Short Bionote of Authors:

Pratap Bandopadhyay is a retired professor of Sanskrit at Burdwan University, India. He is the Honorary General Editor of VDUP Project of Asiatic Society, Kolkata. He currently

teaches as an honorary guest faculty at the Department of Comparative Literature, Jadavpur University, Kolkata. He has translated extensively from Sanskrit to English and Bengali. Ipshita Chanda teaches at the Department of Comparative Literature, Jadavpur University. She has published widely in the field of Comparative Literature and popular culture. Her major publications include Packaging Freedom: Feminism and Popular Culture, Tracing the Charit as a Genre, Selfing the City, Reception of the Received: European Romanticism, Rabindranath Tagore and Suryakant Tripathi Nirala, Journey of the Namah. She has also translated the writings of Sukumar Ray, Satinath Bhaduri and Mahashweta Devi into English.
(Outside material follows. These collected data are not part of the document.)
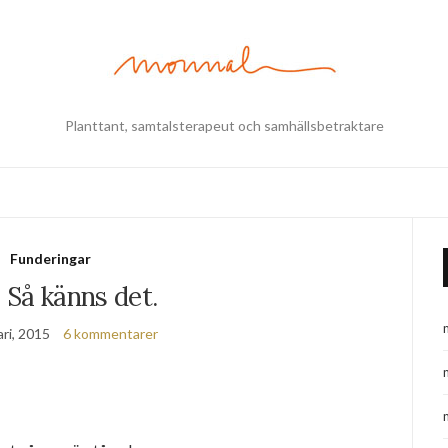
Planttant, samtalsterapeut och samhällsbetraktare
Funderingar
. Så känns det.
ri, 2015
6 kommentarer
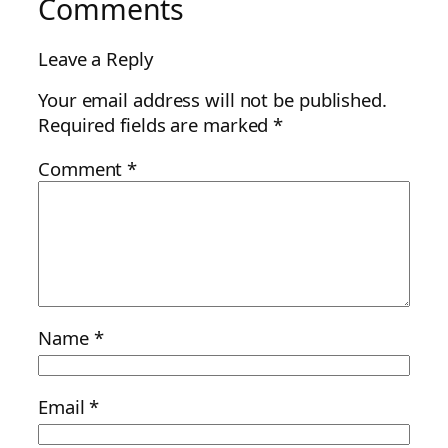
Comments
Leave a Reply
Your email address will not be published.
Required fields are marked
*
Comment
*
Name
*
Email
*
S. Satish Kumar is at present a graduate student at the Department of Comparative Literature, Jadavpur University Kolkata India where he is pursuing an M.Phil degree. Arnab Dutta is a graduate student in the Department of Comparative Literature, Jadavpur University. Apart from his mother tongue Bangla, the languages known to him includes English, German, French, Sanskrit and Latin. His research interests comprise Comparative Literature methodology, Orality, Print-culture and Reading practice in South Asia. His major publications till date are Firiwlr Dk: A linguistic enquiry on the peddlers trade-cry in and around Kolkata and Pressed in the Capital City, London: The Role of London in Bengali Book and Printing History. Judhajit Sarkar is currently a graduate student at the Department of Comparative Literature, Jadavpur University. He has completed his undergraduate degree from the same institution.